■ **TEXT EXCERPT**:

Ms. Luce, incidentally, would later become Ambassador to Italy, between 1953 and 1956, under President Eisenhower.

Two weeks earlier, when Mr. Pearson had visited this area, he discovered that Tito and the Communists had effected an appreciable change in relations around Trieste, convincing many Italians to live in peace with Yugoslavs. It had been accomplished through shrewd propaganda. He says that the area had been better off under the old Austro-Hungarian Empire extant prior to World War I, and might be better off again were Tito able to unite these diverse economic interests and resources.

The Soviets were busy creating a United States of Europe to good advantage. The Marshall Plan could interrupt this process and turn the tide toward the West. Its prospect had already had an ameliorative effect in the abrupt ending of the strikes in Italy and France. The Soviets might next strike in Greece, Austria, or Czechoslovakia.

The ultimate question was whether the Plan would go far enough and transcend merely the status of a temporary stopgap. To assure its endurance, there needed to be, he posits, a United States of Europe. Not to make such political and economic cohesion an aspect of the Plan, he believes, was a major mistake. There was discussion among the states of mutual economic issues and lowering of tariff barriers. The prejudices between European countries would pose a wall, however, over which the cap needed to be tossed.

The first step was to build a United States of Western Europe—eventually accomplished largely through the mutual interdependence within NATO and the European Common Market. He says that once such an organization were established, one by one, such nations as Poland, Czechoslovakia, and Austria would come into the Western sphere.

The problem was that America was not enough promoting abroad its own system. He favors a lot more American "salesmanship".

He is too polite to remark, as he had suggested during the summer of 1946 when in Atlanta to hold a rally at the State Capitol to counter the re-emergence of the Klan, that in large measure, inhibiting good promotion of democracy in the U.S. was the recalcitrance of the most atavistic of Southerners and their political apologists who exchanged tacit or expressed approbation of their mental wedding to an antebellum never-never land for maintenance of segregation and assurance of a ready and exclusive pool of voters.

More leadership was needed, not salesmanship.

■ **SUPPLIED RECORDS**:
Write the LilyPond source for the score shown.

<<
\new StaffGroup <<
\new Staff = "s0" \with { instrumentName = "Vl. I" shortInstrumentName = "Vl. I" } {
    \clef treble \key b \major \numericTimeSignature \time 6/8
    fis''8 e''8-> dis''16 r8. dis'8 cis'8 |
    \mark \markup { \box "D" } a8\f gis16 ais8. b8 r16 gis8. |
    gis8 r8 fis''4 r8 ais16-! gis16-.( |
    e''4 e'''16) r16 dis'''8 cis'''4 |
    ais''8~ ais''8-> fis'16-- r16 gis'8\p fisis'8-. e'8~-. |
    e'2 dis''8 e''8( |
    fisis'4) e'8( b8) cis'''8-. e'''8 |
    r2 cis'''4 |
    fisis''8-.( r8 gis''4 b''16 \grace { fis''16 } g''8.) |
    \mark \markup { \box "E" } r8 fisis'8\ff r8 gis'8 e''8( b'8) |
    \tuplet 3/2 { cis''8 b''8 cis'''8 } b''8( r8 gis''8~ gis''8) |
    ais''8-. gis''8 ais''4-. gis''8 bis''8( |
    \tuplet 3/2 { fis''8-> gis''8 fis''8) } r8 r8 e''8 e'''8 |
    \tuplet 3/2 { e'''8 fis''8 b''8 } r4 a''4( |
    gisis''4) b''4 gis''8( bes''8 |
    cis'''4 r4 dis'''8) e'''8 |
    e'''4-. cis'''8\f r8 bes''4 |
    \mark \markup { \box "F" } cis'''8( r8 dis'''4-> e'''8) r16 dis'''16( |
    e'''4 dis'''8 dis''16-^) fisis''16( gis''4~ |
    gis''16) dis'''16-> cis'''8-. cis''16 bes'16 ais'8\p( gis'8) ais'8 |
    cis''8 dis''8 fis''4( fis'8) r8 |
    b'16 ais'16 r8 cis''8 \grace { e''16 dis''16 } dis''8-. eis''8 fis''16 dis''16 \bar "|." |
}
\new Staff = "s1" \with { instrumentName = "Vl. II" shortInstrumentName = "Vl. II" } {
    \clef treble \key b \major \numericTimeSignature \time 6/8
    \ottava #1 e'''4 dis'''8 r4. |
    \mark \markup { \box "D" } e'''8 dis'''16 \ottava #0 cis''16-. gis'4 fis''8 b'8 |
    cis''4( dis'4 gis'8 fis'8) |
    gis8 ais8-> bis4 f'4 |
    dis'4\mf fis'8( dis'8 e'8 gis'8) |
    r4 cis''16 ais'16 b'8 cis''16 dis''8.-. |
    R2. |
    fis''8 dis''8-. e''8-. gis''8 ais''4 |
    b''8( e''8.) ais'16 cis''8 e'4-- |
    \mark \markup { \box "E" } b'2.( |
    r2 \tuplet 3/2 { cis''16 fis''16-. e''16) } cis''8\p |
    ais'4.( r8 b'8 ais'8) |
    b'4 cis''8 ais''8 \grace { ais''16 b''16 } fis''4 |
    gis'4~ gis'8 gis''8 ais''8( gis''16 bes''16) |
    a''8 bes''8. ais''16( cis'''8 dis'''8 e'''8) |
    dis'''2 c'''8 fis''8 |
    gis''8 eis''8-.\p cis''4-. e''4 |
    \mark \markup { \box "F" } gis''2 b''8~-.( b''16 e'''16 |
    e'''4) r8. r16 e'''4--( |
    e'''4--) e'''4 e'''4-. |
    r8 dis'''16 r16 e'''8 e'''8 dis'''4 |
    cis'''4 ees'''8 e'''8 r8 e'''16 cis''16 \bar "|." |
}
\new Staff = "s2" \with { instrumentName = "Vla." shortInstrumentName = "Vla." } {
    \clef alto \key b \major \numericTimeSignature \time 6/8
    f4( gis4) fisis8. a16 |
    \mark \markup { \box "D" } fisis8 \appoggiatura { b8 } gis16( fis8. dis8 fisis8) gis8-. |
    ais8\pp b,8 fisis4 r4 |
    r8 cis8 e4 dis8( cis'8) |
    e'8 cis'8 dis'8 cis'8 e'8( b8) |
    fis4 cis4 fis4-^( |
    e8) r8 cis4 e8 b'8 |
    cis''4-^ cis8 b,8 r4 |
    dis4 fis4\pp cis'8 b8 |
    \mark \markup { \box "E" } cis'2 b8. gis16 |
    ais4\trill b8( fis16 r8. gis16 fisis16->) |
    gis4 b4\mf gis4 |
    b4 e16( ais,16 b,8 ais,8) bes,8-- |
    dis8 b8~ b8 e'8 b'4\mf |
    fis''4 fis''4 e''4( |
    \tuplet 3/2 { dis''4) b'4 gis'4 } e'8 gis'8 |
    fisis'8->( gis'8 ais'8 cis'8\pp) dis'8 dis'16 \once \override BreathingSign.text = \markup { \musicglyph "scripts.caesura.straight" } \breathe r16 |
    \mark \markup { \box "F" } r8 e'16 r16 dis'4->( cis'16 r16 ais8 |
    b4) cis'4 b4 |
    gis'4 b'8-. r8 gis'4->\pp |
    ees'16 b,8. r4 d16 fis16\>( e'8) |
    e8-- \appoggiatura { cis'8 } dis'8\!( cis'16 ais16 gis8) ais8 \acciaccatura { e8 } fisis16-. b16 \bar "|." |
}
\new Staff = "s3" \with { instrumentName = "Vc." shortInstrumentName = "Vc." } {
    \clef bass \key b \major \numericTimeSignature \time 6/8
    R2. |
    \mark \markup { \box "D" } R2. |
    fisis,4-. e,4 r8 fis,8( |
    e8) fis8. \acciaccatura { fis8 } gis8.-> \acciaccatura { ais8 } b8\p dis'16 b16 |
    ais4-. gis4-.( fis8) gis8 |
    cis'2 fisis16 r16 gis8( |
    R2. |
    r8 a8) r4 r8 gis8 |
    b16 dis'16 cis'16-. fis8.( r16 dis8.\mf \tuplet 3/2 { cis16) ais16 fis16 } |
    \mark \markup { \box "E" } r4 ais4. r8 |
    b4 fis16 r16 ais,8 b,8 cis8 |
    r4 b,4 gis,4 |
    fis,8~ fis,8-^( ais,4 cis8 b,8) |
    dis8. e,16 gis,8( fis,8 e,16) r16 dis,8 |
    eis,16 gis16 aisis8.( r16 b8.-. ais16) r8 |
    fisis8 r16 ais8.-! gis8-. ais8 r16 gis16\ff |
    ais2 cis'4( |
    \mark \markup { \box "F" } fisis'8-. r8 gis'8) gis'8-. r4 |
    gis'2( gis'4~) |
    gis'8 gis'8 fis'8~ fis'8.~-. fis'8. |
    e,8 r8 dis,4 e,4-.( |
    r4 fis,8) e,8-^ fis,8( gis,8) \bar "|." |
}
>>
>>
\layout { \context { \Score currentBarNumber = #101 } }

■ **SHORT TASK**: Copy the text on the Marshall Plan from "The Soviets were" up to and including "Austria, or Czechoslovakia.", renaming "Soviets" as "Russians" throughout. The records have no connection to the text on the Marshall Plan.

■ **ANSWER TO THE PROBLEM**:
The Russians were busy creating a United States of Europe to good advantage. The Marshall Plan could interrupt this process and turn the tide toward the West. Its prospect had already had an ameliorative effect in the abrupt ending of the strikes in Italy and France. The Russians might next strike in Greece, Austria, or Czechoslovakia.